DocketNumber: 91-2675
Citation Numbers: 977 F.2d 586, 1992 U.S. App. LEXIS 37586
Filed Date: 10/9/1992
Status: Non-Precedential
Modified Date: 4/18/2021
NOTICE: Eighth Circuit Rule 28A(k) governs citation of unpublished opinions and provides that they are not precedent and generally should not be cited unless relevant to establishing the doctrines of res judicata, collateral estoppel, the law of the case, or if the opinion has persuasive value on a material issue and no published opinion would serve as well.
Lee E. JONES, Appellant,
v.
Jim M. JONES, Fred King, Wayne Hawkins, and Sue Labuary, Appellees.
No. 91-2675.
United States Court of Appeals,
Eighth Circuit.
Submitted: September 15, 1992.
Filed: October 9, 1992.
Before JOHN R. GIBSON, BEAM, and MORRIS SHEPPARD ARNOLD, Circuit Judges.
PER CURIAM.
This is an action brought under 42 U.S.C. § 1983 by a prisoner who alleges that medical treatment provided him by the State of Missouri was so substandard as to amount to a deprivation of his constitutional rights. Following a verdict and judgment in favor of defendants, plaintiff brought this appeal. He alleges three errors: That the trial court erred in allowing his opponent to cross-examine him about the offense for which he was incarcerated; that the trial court erred in allowing one of the defendants to say, in the presence of the jury, that it was time for plaintiff's insulin shot; and that the verdict was against the weight of the evidence.

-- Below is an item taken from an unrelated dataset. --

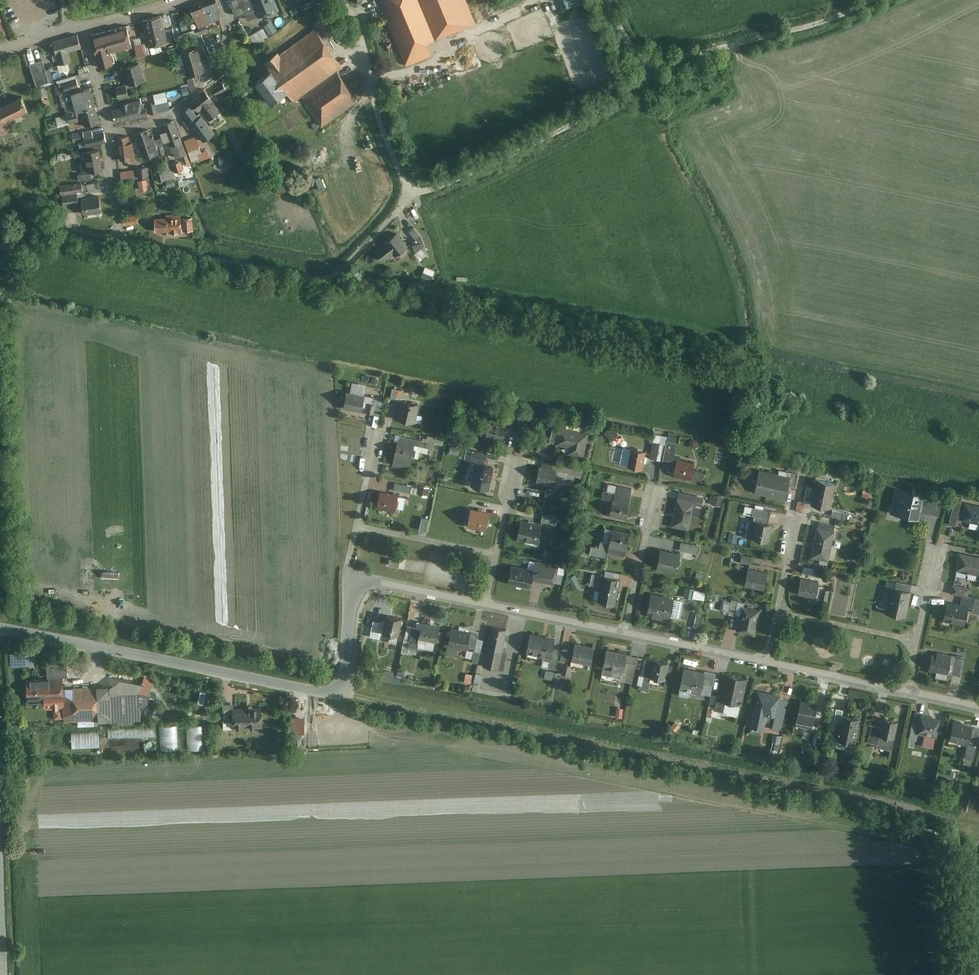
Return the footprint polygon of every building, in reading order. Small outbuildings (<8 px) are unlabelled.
[(202,0),(189,5),(195,20),(202,18),(203,21),(201,22),(202,25),(210,21),(202,0)] [(202,0),(210,21),(220,18),(220,16),(221,16),(219,4),(217,0),(203,0),(202,0)] [(236,14),(238,16),(245,13),(247,20),(258,15),(252,0),(230,0),(236,14)] [(258,15),(278,8),(275,0),(252,0),(258,15)] [(290,8),(294,15),(311,7),(307,0),(290,8)] [(474,21),(466,0),(379,0),(405,66),(435,55),(429,39),(474,21)] [(162,13),(143,18),(151,46),(169,41),(162,13)] [(271,22),(249,36),(254,44),(276,30),(271,22)] [(127,25),(92,35),(101,65),(116,61),(114,52),(133,47),(127,25)] [(345,66),(315,27),(282,53),(279,49),(264,61),(269,68),(255,78),(272,100),(287,89),(295,100),(300,96),(322,126),(360,97),(340,70),(345,66)] [(81,46),(77,32),(52,40),(59,63),(71,60),(68,49),(81,46)] [(196,47),(182,51),(189,75),(203,71),(196,47)] [(44,58),(31,62),(39,84),(52,79),(44,58)] [(129,83),(116,87),(119,98),(130,95),(127,87),(133,86),(132,83),(144,79),(139,62),(124,67),(129,83)] [(77,77),(55,84),(57,93),(65,91),(79,87),(79,86),(77,77)] [(223,80),(212,85),(217,94),(227,89),(223,80)] [(181,94),(190,92),(189,85),(180,87),(181,94)] [(79,87),(65,91),(69,104),(75,103),(77,110),(95,105),(90,86),(82,89),(81,86),(79,86),(79,87)] [(201,94),(192,101),(198,110),(200,109),(212,99),(204,88),(199,92),(201,94)] [(148,103),(150,113),(169,109),(165,91),(154,94),(156,101),(148,103)] [(15,126),(11,118),(28,109),(19,92),(0,103),(0,134),(15,126)] [(231,93),(222,99),(228,108),(237,103),(231,93)] [(128,100),(132,118),(148,115),(143,96),(128,100)] [(212,99),(200,109),(209,120),(221,110),(212,99)] [(112,104),(116,122),(132,118),(128,100),(112,104)] [(77,111),(68,113),(71,122),(79,120),(78,114),(82,113),(85,125),(99,121),(95,105),(77,110),(77,111)] [(190,105),(182,111),(188,118),(184,121),(188,126),(192,124),(191,122),(198,117),(201,121),(205,118),(200,112),(197,114),(190,105)] [(198,117),(191,122),(192,124),(204,140),(215,132),(205,118),(201,121),(198,117)] [(165,130),(162,132),(165,141),(173,139),(171,131),(177,128),(174,119),(162,123),(165,130)] [(103,141),(101,128),(79,132),(81,145),(103,141)] [(148,128),(136,132),(140,145),(149,142),(150,145),(151,145),(152,149),(157,148),(154,140),(153,135),(150,136),(148,128)] [(173,139),(165,141),(168,147),(172,145),(176,157),(182,155),(183,154),(181,148),(179,149),(177,143),(182,141),(177,128),(171,131),(173,139)] [(196,134),(184,139),(192,159),(204,154),(196,134)] [(117,137),(121,160),(136,157),(131,135),(117,137)] [(149,142),(140,145),(144,158),(158,153),(157,148),(152,149),(151,145),(150,145),(149,142)] [(103,171),(100,149),(79,151),(82,173),(103,171)] [(230,154),(218,156),(219,165),(232,162),(230,154)] [(372,157),(364,160),(372,183),(381,180),(372,157)] [(180,159),(174,161),(177,171),(183,168),(180,159)] [(119,169),(120,178),(147,175),(146,166),(119,169)] [(173,166),(156,170),(158,181),(176,176),(173,166)] [(146,179),(138,181),(140,192),(148,190),(146,179)] [(61,186),(62,198),(80,197),(88,196),(88,184),(61,186)] [(62,207),(81,206),(80,197),(62,198),(62,207)] [(83,198),(84,214),(110,212),(109,197),(83,198)] [(139,225),(137,216),(124,218),(126,227),(139,225)] [(167,219),(155,220),(156,233),(168,232),(168,234),(182,234),(180,216),(167,217),(167,219)] [(192,219),(183,220),(183,232),(192,231),(192,219)] [(416,228),(411,231),(416,239),(421,236),(416,228)] [(407,245),(397,233),(377,250),(387,262),(407,245)] [(416,247),(419,253),(415,254),(419,261),(429,256),(423,243),(416,247)] [(414,384),(408,388),(411,394),(417,390),(414,384)] [(389,386),(386,397),(396,399),(398,388),(389,386)] [(347,392),(344,407),(362,411),(365,396),(347,392)] [(402,398),(398,417),(416,421),(420,402),(402,398)] [(373,401),(371,413),(380,415),(382,402),(373,401)] [(493,417),(488,438),(503,441),(507,420),(493,417)] [(590,433),(558,426),(554,444),(567,447),(565,456),(584,460),(590,433)] [(611,426),(603,433),(611,442),(619,435),(611,426)] [(653,435),(649,458),(659,460),(663,437),(653,435)] [(669,436),(664,459),(673,461),(679,439),(669,436)] [(399,437),(393,464),(410,468),(416,441),(399,437)] [(451,446),(449,454),(458,456),(460,448),(451,446)] [(631,448),(628,466),(643,469),(646,451),(631,448)] [(542,452),(540,458),(552,460),(554,454),(542,452)] [(478,453),(470,485),(489,490),(495,466),(486,464),(488,455),(478,453)] [(677,460),(674,475),(692,478),(695,463),(677,460)] [(540,465),(536,480),(555,485),(560,466),(544,462),(543,466),(540,465)] [(760,470),(755,492),(784,499),(789,477),(760,470)] [(819,478),(813,504),(830,507),(836,481),(819,478)] [(395,481),(393,489),(408,493),(410,485),(395,481)] [(429,494),(431,486),(420,483),(419,492),(429,494)] [(612,502),(609,515),(626,519),(632,489),(608,484),(605,500),(612,502)] [(892,512),(920,517),(921,512),(939,516),(943,497),(897,488),(892,512)] [(380,492),(377,506),(396,510),(399,495),(380,492)] [(704,498),(679,492),(672,527),(689,530),(695,503),(703,505),(704,498)] [(723,496),(714,495),(712,503),(721,505),(723,496)] [(960,498),(953,496),(946,533),(953,535),(960,498)] [(966,502),(962,520),(978,523),(978,504),(966,502)] [(755,507),(749,537),(770,541),(773,524),(767,522),(769,510),(755,507)] [(847,517),(849,511),(834,508),(833,514),(847,517)] [(489,512),(468,509),(465,526),(486,530),(489,512)] [(543,512),(542,523),(555,524),(556,514),(543,512)] [(423,515),(421,528),(428,529),(430,516),(423,515)] [(522,519),(518,539),(538,543),(542,524),(522,519)] [(818,526),(812,556),(829,560),(835,529),(818,526)] [(612,529),(608,551),(625,555),(630,532),(612,529)] [(682,542),(680,551),(697,554),(699,545),(682,542)] [(661,549),(657,567),(677,572),(681,554),(661,549)] [(959,552),(956,569),(978,574),(978,556),(959,552)] [(741,554),(740,561),(750,563),(751,556),(741,554)] [(513,564),(508,583),(530,588),(535,570),(513,564)] [(748,568),(744,586),(764,590),(768,572),(748,568)] [(600,602),(615,605),(620,578),(593,572),(591,585),(603,587),(600,602)] [(697,572),(695,578),(702,581),(704,574),(697,572)] [(801,578),(797,592),(816,596),(819,582),(801,578)] [(883,611),(907,616),(913,586),(889,581),(883,611)] [(686,595),(706,597),(707,588),(686,586),(686,595)] [(677,599),(649,594),(646,614),(652,615),(651,619),(662,621),(663,617),(674,618),(677,599)] [(725,597),(721,611),(735,614),(738,600),(725,597)] [(969,605),(946,600),(941,619),(965,625),(969,605)] [(743,606),(738,630),(756,634),(761,610),(743,606)] [(396,642),(401,618),(387,615),(386,620),(377,619),(379,610),(370,608),(368,621),(372,622),(369,636),(396,642)] [(690,612),(687,626),(698,628),(702,614),(690,612)] [(439,625),(419,622),(418,629),(410,628),(407,649),(418,651),(420,639),(437,641),(439,625)] [(490,627),(483,666),(500,669),(507,630),(490,627)] [(452,629),(447,653),(473,658),(478,634),(452,629)] [(552,640),(530,635),(526,655),(544,659),(541,677),(554,680),(560,650),(550,648),(552,640)] [(595,648),(575,643),(573,652),(562,650),(557,675),(569,677),(573,661),(591,665),(595,648)] [(962,656),(934,649),(929,668),(958,675),(962,656)] [(12,665),(30,665),(30,650),(11,651),(12,665)] [(627,653),(606,650),(601,678),(615,680),(617,673),(624,674),(627,653)] [(48,653),(47,678),(63,676),(65,676),(65,656),(48,653)] [(667,662),(645,658),(640,685),(661,690),(667,662)] [(716,673),(683,667),(678,695),(702,699),(705,684),(713,686),(716,673)] [(467,672),(465,681),(472,682),(474,673),(467,672)] [(740,716),(748,680),(726,675),(721,696),(712,694),(709,710),(740,716)] [(28,681),(29,701),(46,701),(46,708),(64,707),(63,679),(28,681)] [(149,683),(64,687),(66,724),(143,720),(142,707),(150,703),(149,683)] [(781,693),(756,688),(749,726),(763,729),(766,713),(777,715),(781,693)] [(817,705),(796,701),(789,736),(810,740),(817,705)] [(234,726),(233,707),(233,703),(223,703),(223,726),(234,726)] [(704,720),(708,704),(703,703),(703,706),(698,705),(695,719),(704,720)] [(263,706),(233,707),(234,726),(263,725),(263,706)] [(914,712),(911,732),(937,737),(941,717),(914,712)] [(857,716),(840,713),(835,741),(852,744),(857,716)] [(870,724),(867,741),(877,743),(879,736),(894,739),(898,718),(882,716),(880,726),(870,724)] [(663,724),(660,718),(653,721),(656,727),(663,724)] [(677,721),(671,727),(676,731),(682,725),(677,721)] [(954,722),(950,741),(965,744),(962,760),(974,762),(978,738),(978,728),(954,722)] [(162,750),(179,749),(178,724),(161,725),(162,750)] [(188,724),(188,749),(205,749),(205,724),(188,724)] [(157,736),(157,727),(109,729),(110,738),(157,736)] [(73,732),(73,748),(101,747),(100,731),(73,732)]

We find no merit in plaintiff's arguments and therefore affirm the judgment below.
I.
On cross-examination, counsel for defendants questioned plaintiff as to the offense for which he was imprisoned. Plaintiff's counsel objected on the ground of relevance and the objection was overruled; but counsel now asserts that the trial court erred in not applying the balancing test of Fed. R. Ev. 403 as required by Fed. R. Ev. 609(a)(1). In the first place, we think that counsel's objection was too general to raise the issue he now wishes to argue. While an explicit finding as to admissibility is obviously desirable, see, e.g., United States v. Hood, 748 F.2d 439, 441 (8th Cir. 1984), we think that the objecting party is obligated to call the necessity of balancing to the attention of the trial judge before he will be heard to complain that the balancing was incorrectly done. In the second place, even if the trial court's failure to make a statement of reasons for admitting a prior conviction was error, that error can be harmless. See United States v. Walker, 817 F.2d 461, 464 (8th Cir. 1987), cert. denied, 484 U.S. 863 (1987). We hold, in any event, that, under the circumstances of this case, it would not have been error to strike the balance in favor of the admissibility of this evidence.
II.
Plaintiff also asks the court to discern error in the trial judge allowing one of the defendants, namely Dr. King, to state, in the presence of the jury, that it was time for plaintiff's insulin shot. Plaintiff states that the jury "could have inferred and probably did infer from the comment that Dr. King was greatly concerned with Mr. Jones's health and well-being" and thus, the argument runs, plaintiff was prejudiced. We do not believe that plaintiff's contention has merit. Plaintiff's counsel did not make a timely objection to the witness's statement; nor did he ask for a cautionary instruction to the jury. Furthermore, we do not think that the error here, if any, affected a substantial right of plaintiff, and we therefore find it harmless. See Fed. R. Civ. P. 61.
III.
We also find plaintiff's assertion that the verdict was against the weight of the evidence to be unconvincing. We need not recite all the evidence that supports the jury's verdict. We note only that plaintiff's and defendants' versions of the material facts, especially with respect to the nature of plaintiff's complaints to his doctors, were widely divergent. The jury chose not to believe plaintiff and was well within its prerogative in doing so.
IV.
For the reasons adumbrated, the judgment below is affirmed.